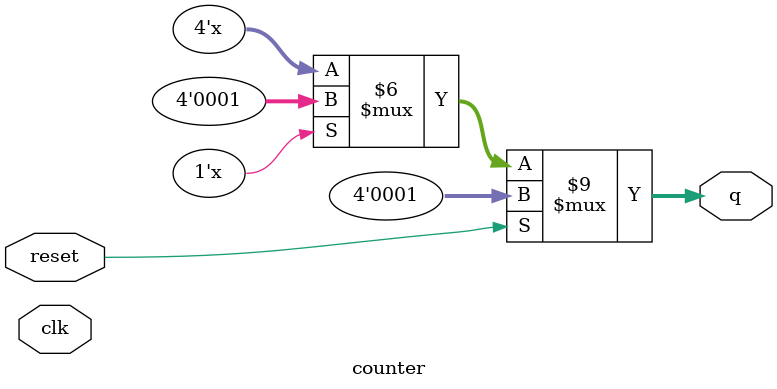
<source format=v>
module counter( 
    input clk,
    input reset,
    output reg [3:0] q
); 
// update q on the positive edge of the clock according to the following cases:
// on reset, assign q to 1
// else if q is 12, assign q to 1
// else, increment q by 1 
initial begin 
    q <= 1;
    if (reset == 1) begin
        q <= 1;
    end else if (q == 12) begin
        q <= 1;
    end else begin
        q <= q + 1;
end
end
endmodule

</source>
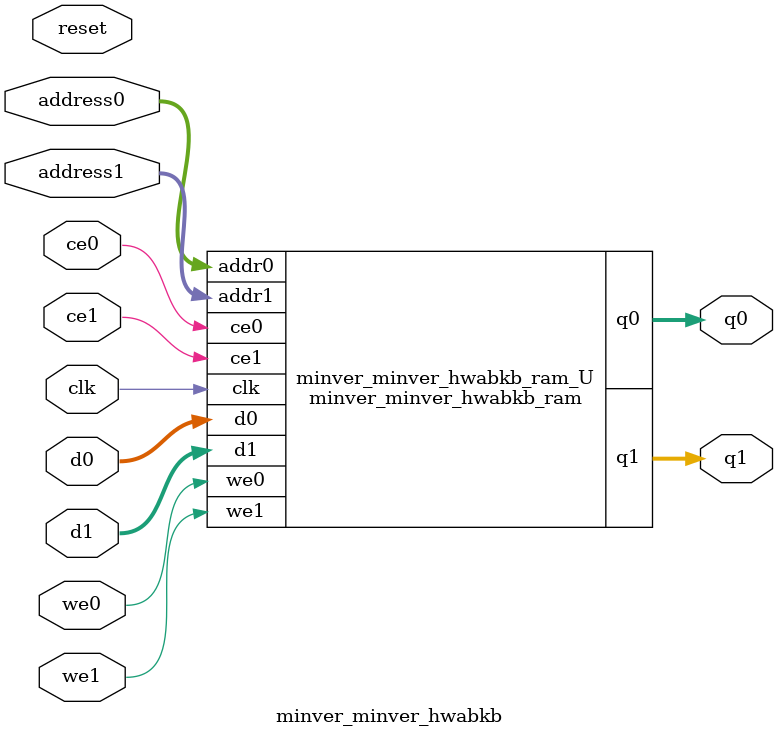
<source format=v>

`timescale 1 ns / 1 ps
module minver_minver_hwabkb_ram (addr0, ce0, d0, we0, q0, addr1, ce1, d1, we1, q1,  clk);

parameter DWIDTH = 9;
parameter AWIDTH = 9;
parameter MEM_SIZE = 500;

input[AWIDTH-1:0] addr0;
input ce0;
input[DWIDTH-1:0] d0;
input we0;
output reg[DWIDTH-1:0] q0;
input[AWIDTH-1:0] addr1;
input ce1;
input[DWIDTH-1:0] d1;
input we1;
output reg[DWIDTH-1:0] q1;
input clk;

(* ram_style = "block" *)reg [DWIDTH-1:0] ram[0:MEM_SIZE-1];




always @(posedge clk)  
begin 
    if (ce0) 
    begin
        if (we0) 
        begin 
            ram[addr0] <= d0; 
            q0 <= d0;
        end 
        else 
            q0 <= ram[addr0];
    end
end


always @(posedge clk)  
begin 
    if (ce1) 
    begin
        if (we1) 
        begin 
            ram[addr1] <= d1; 
            q1 <= d1;
        end 
        else 
            q1 <= ram[addr1];
    end
end


endmodule


`timescale 1 ns / 1 ps
module minver_minver_hwabkb(
    reset,
    clk,
    address0,
    ce0,
    we0,
    d0,
    q0,
    address1,
    ce1,
    we1,
    d1,
    q1);

parameter DataWidth = 32'd9;
parameter AddressRange = 32'd500;
parameter AddressWidth = 32'd9;
input reset;
input clk;
input[AddressWidth - 1:0] address0;
input ce0;
input we0;
input[DataWidth - 1:0] d0;
output[DataWidth - 1:0] q0;
input[AddressWidth - 1:0] address1;
input ce1;
input we1;
input[DataWidth - 1:0] d1;
output[DataWidth - 1:0] q1;



minver_minver_hwabkb_ram minver_minver_hwabkb_ram_U(
    .clk( clk ),
    .addr0( address0 ),
    .ce0( ce0 ),
    .d0( d0 ),
    .we0( we0 ),
    .q0( q0 ),
    .addr1( address1 ),
    .ce1( ce1 ),
    .d1( d1 ),
    .we1( we1 ),
    .q1( q1 ));

endmodule


</source>
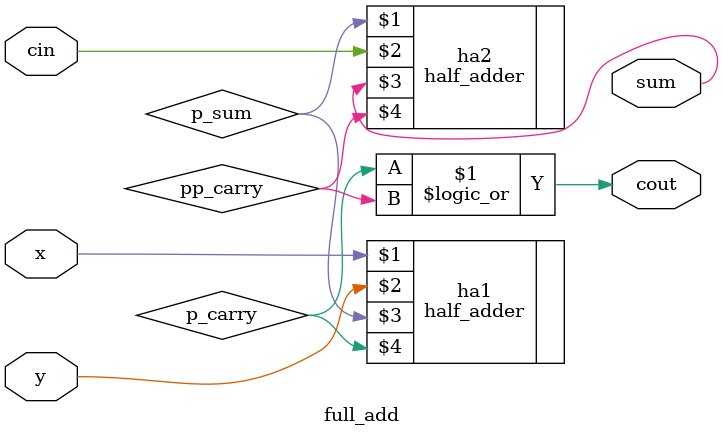
<source format=v>
`timescale 1ns / 1ps
module full_add(
    input x,
    input y,
    input cin,
    output sum,
    output cout
    );
wire p_sum;
wire p_carry;
wire pp_carry;
half_adder ha1(x,y,p_sum,p_carry);
half_adder ha2(p_sum,cin,sum,pp_carry);
assign cout=p_carry||pp_carry;

endmodule
</source>
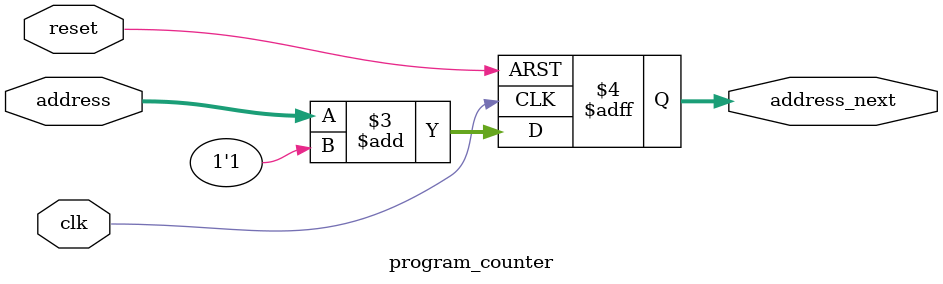
<source format=v>
`timescale 1ns / 1ps


module program_counter(
    input clk,
    input reset,
    input [5:0] address,
    output reg [5:0] address_next
    );
    
    always @(posedge clk or posedge reset) begin
        if (reset == 1) begin
            address_next <= 6'b000000;
        end 
        
        else 
            address_next = address + 1'b1;
     end 
     
endmodule

</source>
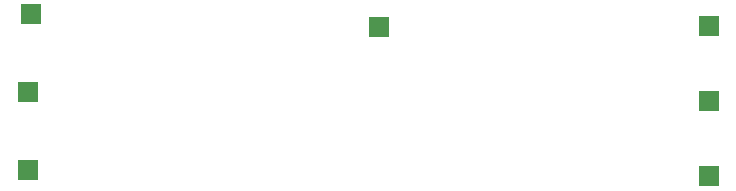
<source format=gbr>
G04 #@! TF.FileFunction,Copper,L2,Bot,Signal*
%FSLAX46Y46*%
G04 Gerber Fmt 4.6, Leading zero omitted, Abs format (unit mm)*
G04 Created by KiCad (PCBNEW 4.0.4-stable) date 05/22/17 07:34:47*
%MOMM*%
%LPD*%
G01*
G04 APERTURE LIST*
%ADD10C,0.100000*%
%ADD11R,1.700000X1.700000*%
G04 APERTURE END LIST*
D10*
D11*
X76454000Y-45212000D03*
X76200000Y-58420000D03*
X76200000Y-51816000D03*
X105943400Y-46304200D03*
X133858000Y-52578000D03*
X133858000Y-46228000D03*
X133858000Y-58928000D03*
M02*

</source>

━━━━━━━━━━

▶ Work order
Please output every line of the listing as it stands, and omit its images.

▶ Response to this task
<source format=v>
module counter( 
    input clk,
    input reset,
    output reg [3:0] q
); 
// update q on the positive edge of the clock according to the following cases:
// on reset, assign q to 1
// else if q is 12, assign q to 1
// else, increment q by 1 
initial begin 
    q <= 1;
    if (reset == 1) begin
        q <= 1;
    end else if (q == 12) begin
        q <= 1;
    end else begin
        q <= q + 1;
end
end
endmodule

</source>
<source format=v>

`timescale 1 ns / 1 ps
module minver_minver_hwabkb_ram (addr0, ce0, d0, we0, q0, addr1, ce1, d1, we1, q1,  clk);

parameter DWIDTH = 9;
parameter AWIDTH = 9;
parameter MEM_SIZE = 500;

input[AWIDTH-1:0] addr0;
input ce0;
input[DWIDTH-1:0] d0;
input we0;
output reg[DWIDTH-1:0] q0;
input[AWIDTH-1:0] addr1;
input ce1;
input[DWIDTH-1:0] d1;
input we1;
output reg[DWIDTH-1:0] q1;
input clk;

(* ram_style = "block" *)reg [DWIDTH-1:0] ram[0:MEM_SIZE-1];




always @(posedge clk)  
begin 
    if (ce0) 
    begin
        if (we0) 
        begin 
            ram[addr0] <= d0; 
            q0 <= d0;
        end 
        else 
            q0 <= ram[addr0];
    end
end


always @(posedge clk)  
begin 
    if (ce1) 
    begin
        if (we1) 
        begin 
            ram[addr1] <= d1; 
            q1 <= d1;
        end 
        else 
            q1 <= ram[addr1];
    end
end


endmodule


`timescale 1 ns / 1 ps
module minver_minver_hwabkb(
    reset,
    clk,
    address0,
    ce0,
    we0,
    d0,
    q0,
    address1,
    ce1,
    we1,
    d1,
    q1);

parameter DataWidth = 32'd9;
parameter AddressRange = 32'd500;
parameter AddressWidth = 32'd9;
input reset;
input clk;
input[AddressWidth - 1:0] address0;
input ce0;
input we0;
input[DataWidth - 1:0] d0;
output[DataWidth - 1:0] q0;
input[AddressWidth - 1:0] address1;
input ce1;
input we1;
input[DataWidth - 1:0] d1;
output[DataWidth - 1:0] q1;



minver_minver_hwabkb_ram minver_minver_hwabkb_ram_U(
    .clk( clk ),
    .addr0( address0 ),
    .ce0( ce0 ),
    .d0( d0 ),
    .we0( we0 ),
    .q0( q0 ),
    .addr1( address1 ),
    .ce1( ce1 ),
    .d1( d1 ),
    .we1( we1 ),
    .q1( q1 ));

endmodule


</source>
<source format=v>
`timescale 1ns / 1ps
module full_add(
    input x,
    input y,
    input cin,
    output sum,
    output cout
    );
wire p_sum;
wire p_carry;
wire pp_carry;
half_adder ha1(x,y,p_sum,p_carry);
half_adder ha2(p_sum,cin,sum,pp_carry);
assign cout=p_carry||pp_carry;

endmodule
</source>
<source format=v>
`timescale 1ns / 1ps


module program_counter(
    input clk,
    input reset,
    input [5:0] address,
    output reg [5:0] address_next
    );
    
    always @(posedge clk or posedge reset) begin
        if (reset == 1) begin
            address_next <= 6'b000000;
        end 
        
        else 
            address_next = address + 1'b1;
     end 
     
endmodule

</source>
<source format=gbr>
G04 #@! TF.FileFunction,Copper,L2,Bot,Signal*
%FSLAX46Y46*%
G04 Gerber Fmt 4.6, Leading zero omitted, Abs format (unit mm)*
G04 Created by KiCad (PCBNEW 4.0.4-stable) date 05/22/17 07:34:47*
%MOMM*%
%LPD*%
G01*
G04 APERTURE LIST*
%ADD10C,0.100000*%
%ADD11R,1.700000X1.700000*%
G04 APERTURE END LIST*
D10*
D11*
X76454000Y-45212000D03*
X76200000Y-58420000D03*
X76200000Y-51816000D03*
X105943400Y-46304200D03*
X133858000Y-52578000D03*
X133858000Y-46228000D03*
X133858000Y-58928000D03*
M02*

</source>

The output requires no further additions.